Start of RECORDS FOR THIS TASK

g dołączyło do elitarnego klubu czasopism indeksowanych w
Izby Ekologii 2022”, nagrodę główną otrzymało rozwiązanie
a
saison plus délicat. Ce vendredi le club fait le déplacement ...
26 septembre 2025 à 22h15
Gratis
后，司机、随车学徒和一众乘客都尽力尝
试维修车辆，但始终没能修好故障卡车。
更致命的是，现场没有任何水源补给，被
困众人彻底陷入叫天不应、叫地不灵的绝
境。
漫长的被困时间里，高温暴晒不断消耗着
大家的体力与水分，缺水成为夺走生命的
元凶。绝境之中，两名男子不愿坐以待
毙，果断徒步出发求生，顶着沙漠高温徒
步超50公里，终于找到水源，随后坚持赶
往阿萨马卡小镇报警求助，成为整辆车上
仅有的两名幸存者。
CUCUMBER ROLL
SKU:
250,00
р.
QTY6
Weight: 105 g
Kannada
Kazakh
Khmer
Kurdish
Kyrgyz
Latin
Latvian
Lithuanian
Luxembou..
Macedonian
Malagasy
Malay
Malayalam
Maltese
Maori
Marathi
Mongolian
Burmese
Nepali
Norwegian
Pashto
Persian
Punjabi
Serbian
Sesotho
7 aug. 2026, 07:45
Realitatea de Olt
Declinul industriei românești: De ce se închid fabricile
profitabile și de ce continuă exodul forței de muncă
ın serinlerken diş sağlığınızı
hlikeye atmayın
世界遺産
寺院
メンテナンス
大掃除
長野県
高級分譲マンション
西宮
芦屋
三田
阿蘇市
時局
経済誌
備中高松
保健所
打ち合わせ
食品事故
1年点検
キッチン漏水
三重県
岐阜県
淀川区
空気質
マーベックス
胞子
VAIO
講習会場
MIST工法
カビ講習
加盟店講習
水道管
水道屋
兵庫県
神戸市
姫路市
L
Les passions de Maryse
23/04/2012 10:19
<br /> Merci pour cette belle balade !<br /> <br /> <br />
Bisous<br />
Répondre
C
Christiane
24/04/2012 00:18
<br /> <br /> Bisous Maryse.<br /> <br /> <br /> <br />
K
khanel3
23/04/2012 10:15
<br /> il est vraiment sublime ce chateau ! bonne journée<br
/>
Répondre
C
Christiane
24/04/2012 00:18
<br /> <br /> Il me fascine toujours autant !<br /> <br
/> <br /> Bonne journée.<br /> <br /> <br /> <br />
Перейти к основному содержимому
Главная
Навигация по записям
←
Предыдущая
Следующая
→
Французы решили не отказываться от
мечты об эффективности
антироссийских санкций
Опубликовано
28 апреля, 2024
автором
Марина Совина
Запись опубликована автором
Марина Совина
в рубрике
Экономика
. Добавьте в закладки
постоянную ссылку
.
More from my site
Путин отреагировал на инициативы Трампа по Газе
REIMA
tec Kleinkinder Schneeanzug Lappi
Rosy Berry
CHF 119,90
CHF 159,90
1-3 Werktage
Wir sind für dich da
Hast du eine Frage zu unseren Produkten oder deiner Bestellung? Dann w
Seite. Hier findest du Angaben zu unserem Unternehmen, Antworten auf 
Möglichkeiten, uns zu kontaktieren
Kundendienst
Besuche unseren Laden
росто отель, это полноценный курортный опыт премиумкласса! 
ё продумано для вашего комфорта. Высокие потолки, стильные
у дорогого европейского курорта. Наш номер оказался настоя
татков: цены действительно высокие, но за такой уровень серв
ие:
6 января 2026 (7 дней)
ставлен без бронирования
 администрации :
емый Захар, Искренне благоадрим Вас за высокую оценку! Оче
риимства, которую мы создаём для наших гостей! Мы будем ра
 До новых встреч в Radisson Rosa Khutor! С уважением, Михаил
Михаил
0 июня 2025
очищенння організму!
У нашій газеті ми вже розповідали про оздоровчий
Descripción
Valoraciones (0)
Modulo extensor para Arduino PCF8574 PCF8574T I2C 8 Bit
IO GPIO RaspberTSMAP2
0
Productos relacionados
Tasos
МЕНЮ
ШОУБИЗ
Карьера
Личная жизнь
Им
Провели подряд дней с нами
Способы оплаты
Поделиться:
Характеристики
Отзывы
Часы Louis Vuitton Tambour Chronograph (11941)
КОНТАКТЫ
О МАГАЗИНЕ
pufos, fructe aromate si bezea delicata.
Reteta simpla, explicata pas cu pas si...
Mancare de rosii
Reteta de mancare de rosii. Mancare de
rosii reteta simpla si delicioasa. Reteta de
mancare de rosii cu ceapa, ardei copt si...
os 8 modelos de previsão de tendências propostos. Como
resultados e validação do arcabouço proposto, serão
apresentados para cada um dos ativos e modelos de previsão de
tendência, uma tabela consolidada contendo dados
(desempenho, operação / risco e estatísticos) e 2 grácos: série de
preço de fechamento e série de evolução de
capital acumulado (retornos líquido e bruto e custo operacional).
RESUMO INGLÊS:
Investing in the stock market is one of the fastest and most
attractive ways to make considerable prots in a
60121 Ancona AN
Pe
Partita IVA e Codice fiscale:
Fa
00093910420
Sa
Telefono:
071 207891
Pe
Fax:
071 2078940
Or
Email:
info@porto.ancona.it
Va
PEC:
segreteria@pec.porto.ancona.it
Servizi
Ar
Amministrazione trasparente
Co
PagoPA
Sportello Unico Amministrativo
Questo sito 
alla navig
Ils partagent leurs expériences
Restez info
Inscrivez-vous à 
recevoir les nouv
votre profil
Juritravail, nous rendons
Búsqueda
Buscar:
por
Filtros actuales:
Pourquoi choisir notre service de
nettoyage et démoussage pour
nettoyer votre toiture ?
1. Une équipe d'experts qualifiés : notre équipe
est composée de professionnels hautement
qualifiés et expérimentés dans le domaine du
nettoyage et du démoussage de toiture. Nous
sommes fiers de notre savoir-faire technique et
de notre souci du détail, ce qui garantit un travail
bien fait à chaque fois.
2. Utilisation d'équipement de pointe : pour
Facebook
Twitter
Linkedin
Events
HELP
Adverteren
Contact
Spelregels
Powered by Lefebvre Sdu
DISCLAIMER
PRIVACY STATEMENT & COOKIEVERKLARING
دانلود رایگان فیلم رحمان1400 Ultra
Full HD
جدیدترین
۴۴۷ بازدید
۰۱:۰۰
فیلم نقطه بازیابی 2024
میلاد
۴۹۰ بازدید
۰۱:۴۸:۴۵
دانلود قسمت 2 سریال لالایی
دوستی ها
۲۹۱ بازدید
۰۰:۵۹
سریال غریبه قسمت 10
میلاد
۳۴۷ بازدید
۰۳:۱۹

End of RECORDS FOR THIS TASK

ABOUT THIS TASK
Nothing in the data should be left out when you retype it exactly.

EXERCISE OUTPUT
g dołączyło do elitarnego klubu czasopism indeksowanych w
Izby Ekologii 2022”, nagrodę główną otrzymało rozwiązanie
a
saison plus délicat. Ce vendredi le club fait le déplacement ...
26 septembre 2025 à 22h15
Gratis
后，司机、随车学徒和一众乘客都尽力尝
试维修车辆，但始终没能修好故障卡车。
更致命的是，现场没有任何水源补给，被
困众人彻底陷入叫天不应、叫地不灵的绝
境。
漫长的被困时间里，高温暴晒不断消耗着
大家的体力与水分，缺水成为夺走生命的
元凶。绝境之中，两名男子不愿坐以待
毙，果断徒步出发求生，顶着沙漠高温徒
步超50公里，终于找到水源，随后坚持赶
往阿萨马卡小镇报警求助，成为整辆车上
仅有的两名幸存者。
CUCUMBER ROLL
SKU:
250,00
р.
QTY6
Weight: 105 g
Kannada
Kazakh
Khmer
Kurdish
Kyrgyz
Latin
Latvian
Lithuanian
Luxembou..
Macedonian
Malagasy
Malay
Malayalam
Maltese
Maori
Marathi
Mongolian
Burmese
Nepali
Norwegian
Pashto
Persian
Punjabi
Serbian
Sesotho
7 aug. 2026, 07:45
Realitatea de Olt
Declinul industriei românești: De ce se închid fabricile
profitabile și de ce continuă exodul forței de muncă
ın serinlerken diş sağlığınızı
hlikeye atmayın
世界遺産
寺院
メンテナンス
大掃除
長野県
高級分譲マンション
西宮
芦屋
三田
阿蘇市
時局
経済誌
備中高松
保健所
打ち合わせ
食品事故
1年点検
キッチン漏水
三重県
岐阜県
淀川区
空気質
マーベックス
胞子
VAIO
講習会場
MIST工法
カビ講習
加盟店講習
水道管
水道屋
兵庫県
神戸市
姫路市
L
Les passions de Maryse
23/04/2012 10:19
<br /> Merci pour cette belle balade !<br /> <br /> <br />
Bisous<br />
Répondre
C
Christiane
24/04/2012 00:18
<br /> <br /> Bisous Maryse.<br /> <br /> <br /> <br />
K
khanel3
23/04/2012 10:15
<br /> il est vraiment sublime ce chateau ! bonne journée<br
/>
Répondre
C
Christiane
24/04/2012 00:18
<br /> <br /> Il me fascine toujours autant !<br /> <br
/> <br /> Bonne journée.<br /> <br /> <br /> <br />
Перейти к основному содержимому
Главная
Навигация по записям
←
Предыдущая
Следующая
→
Французы решили не отказываться от
мечты об эффективности
антироссийских санкций
Опубликовано
28 апреля, 2024
автором
Марина Совина
Запись опубликована автором
Марина Совина
в рубрике
Экономика
. Добавьте в закладки
постоянную ссылку
.
More from my site
Путин отреагировал на инициативы Трампа по Газе
REIMA
tec Kleinkinder Schneeanzug Lappi
Rosy Berry
CHF 119,90
CHF 159,90
1-3 Werktage
Wir sind für dich da
Hast du eine Frage zu unseren Produkten oder deiner Bestellung? Dann w
Seite. Hier findest du Angaben zu unserem Unternehmen, Antworten auf 
Möglichkeiten, uns zu kontaktieren
Kundendienst
Besuche unseren Laden
росто отель, это полноценный курортный опыт премиумкласса! 
ё продумано для вашего комфорта. Высокие потолки, стильные
у дорогого европейского курорта. Наш номер оказался настоя
татков: цены действительно высокие, но за такой уровень серв
ие:
6 января 2026 (7 дней)
ставлен без бронирования
 администрации :
емый Захар, Искренне благоадрим Вас за высокую оценку! Оче
риимства, которую мы создаём для наших гостей! Мы будем ра
 До новых встреч в Radisson Rosa Khutor! С уважением, Михаил
Михаил
0 июня 2025
очищенння організму!
У нашій газеті ми вже розповідали про оздоровчий
Descripción
Valoraciones (0)
Modulo extensor para Arduino PCF8574 PCF8574T I2C 8 Bit
IO GPIO RaspberTSMAP2
0
Productos relacionados
Tasos
МЕНЮ
ШОУБИЗ
Карьера
Личная жизнь
Им
Провели подряд дней с нами
Способы оплаты
Поделиться:
Характеристики
Отзывы
Часы Louis Vuitton Tambour Chronograph (11941)
КОНТАКТЫ
О МАГАЗИНЕ
pufos, fructe aromate si bezea delicata.
Reteta simpla, explicata pas cu pas si...
Mancare de rosii
Reteta de mancare de rosii. Mancare de
rosii reteta simpla si delicioasa. Reteta de
mancare de rosii cu ceapa, ardei copt si...
os 8 modelos de previsão de tendências propostos. Como
resultados e validação do arcabouço proposto, serão
apresentados para cada um dos ativos e modelos de previsão de
tendência, uma tabela consolidada contendo dados
(desempenho, operação / risco e estatísticos) e 2 grácos: série de
preço de fechamento e série de evolução de
capital acumulado (retornos líquido e bruto e custo operacional).
RESUMO INGLÊS:
Investing in the stock market is one of the fastest and most
attractive ways to make considerable prots in a
60121 Ancona AN
Pe
Partita IVA e Codice fiscale:
Fa
00093910420
Sa
Telefono:
071 207891
Pe
Fax:
071 2078940
Or
Email:
info@porto.ancona.it
Va
PEC:
segreteria@pec.porto.ancona.it
Servizi
Ar
Amministrazione trasparente
Co
PagoPA
Sportello Unico Amministrativo
Questo sito 
alla navig
Ils partagent leurs expériences
Restez info
Inscrivez-vous à 
recevoir les nouv
votre profil
Juritravail, nous rendons
Búsqueda
Buscar:
por
Filtros actuales:
Pourquoi choisir notre service de
nettoyage et démoussage pour
nettoyer votre toiture ?
1. Une équipe d'experts qualifiés : notre équipe
est composée de professionnels hautement
qualifiés et expérimentés dans le domaine du
nettoyage et du démoussage de toiture. Nous
sommes fiers de notre savoir-faire technique et
de notre souci du détail, ce qui garantit un travail
bien fait à chaque fois.
2. Utilisation d'équipement de pointe : pour
Facebook
Twitter
Linkedin
Events
HELP
Adverteren
Contact
Spelregels
Powered by Lefebvre Sdu
DISCLAIMER
PRIVACY STATEMENT & COOKIEVERKLARING
دانلود رایگان فیلم رحمان1400 Ultra
Full HD
جدیدترین
۴۴۷ بازدید
۰۱:۰۰
فیلم نقطه بازیابی 2024
میلاد
۴۹۰ بازدید
۰۱:۴۸:۴۵
دانلود قسمت 2 سریال لالایی
دوستی ها
۲۹۱ بازدید
۰۰:۵۹
سریال غریبه قسمت 10
میلاد
۳۴۷ بازدید
۰۳:۱۹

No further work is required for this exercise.